■ INSTRUCTIONS FOR THE TASK: Everything in the listing below except the pictures should be reproduced exactly.
[SUPPLIED ENTRIES]
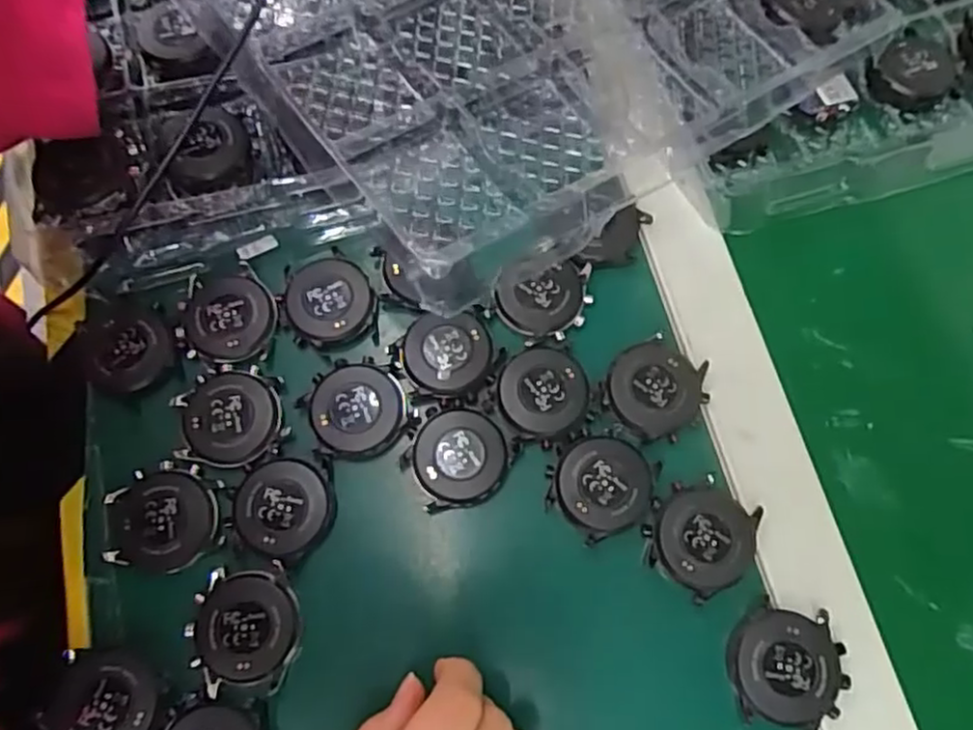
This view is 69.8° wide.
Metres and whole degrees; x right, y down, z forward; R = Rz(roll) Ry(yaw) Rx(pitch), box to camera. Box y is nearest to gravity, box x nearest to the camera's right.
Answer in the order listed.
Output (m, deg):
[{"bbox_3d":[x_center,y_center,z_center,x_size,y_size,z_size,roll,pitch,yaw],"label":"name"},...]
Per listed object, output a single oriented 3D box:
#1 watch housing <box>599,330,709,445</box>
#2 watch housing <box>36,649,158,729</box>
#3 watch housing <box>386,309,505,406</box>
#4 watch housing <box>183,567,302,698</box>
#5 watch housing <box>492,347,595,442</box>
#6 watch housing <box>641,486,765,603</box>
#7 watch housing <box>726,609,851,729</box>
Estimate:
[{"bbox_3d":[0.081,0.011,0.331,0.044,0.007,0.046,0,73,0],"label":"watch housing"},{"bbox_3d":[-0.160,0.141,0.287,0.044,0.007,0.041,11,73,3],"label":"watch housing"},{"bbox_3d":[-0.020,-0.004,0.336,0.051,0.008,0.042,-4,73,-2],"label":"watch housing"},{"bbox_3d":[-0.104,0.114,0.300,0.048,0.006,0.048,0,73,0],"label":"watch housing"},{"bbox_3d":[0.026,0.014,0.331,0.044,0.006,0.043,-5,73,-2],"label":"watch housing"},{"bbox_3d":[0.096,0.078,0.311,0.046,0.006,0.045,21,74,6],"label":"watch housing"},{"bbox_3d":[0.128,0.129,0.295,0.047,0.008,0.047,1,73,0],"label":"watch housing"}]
[/SUPPLIED ENTRIES]
■ ANSWER AREA:
This view is 69.8° wide.
Metres and whole degrees; x right, y down, z forward; R = Rz(roll) Ry(yaw) Rx(pitch), box to camera. Box y is nearest to gravity, box x nearest to the camera's right.
Answer in the order listed.
Output (m, deg):
[{"bbox_3d":[x_center,y_center,z_center,x_size,y_size,z_size,roll,pitch,yaw],"label":"name"},...]
Per listed object, output a single oriented 3D box:
#1 watch housing <box>599,330,709,445</box>
#2 watch housing <box>36,649,158,729</box>
#3 watch housing <box>386,309,505,406</box>
#4 watch housing <box>183,567,302,698</box>
#5 watch housing <box>492,347,595,442</box>
#6 watch housing <box>641,486,765,603</box>
#7 watch housing <box>726,609,851,729</box>
Estimate:
[{"bbox_3d":[0.081,0.011,0.331,0.044,0.007,0.046,0,73,0],"label":"watch housing"},{"bbox_3d":[-0.160,0.141,0.287,0.044,0.007,0.041,11,73,3],"label":"watch housing"},{"bbox_3d":[-0.020,-0.004,0.336,0.051,0.008,0.042,-4,73,-2],"label":"watch housing"},{"bbox_3d":[-0.104,0.114,0.300,0.048,0.006,0.048,0,73,0],"label":"watch housing"},{"bbox_3d":[0.026,0.014,0.331,0.044,0.006,0.043,-5,73,-2],"label":"watch housing"},{"bbox_3d":[0.096,0.078,0.311,0.046,0.006,0.045,21,74,6],"label":"watch housing"},{"bbox_3d":[0.128,0.129,0.295,0.047,0.008,0.047,1,73,0],"label":"watch housing"}]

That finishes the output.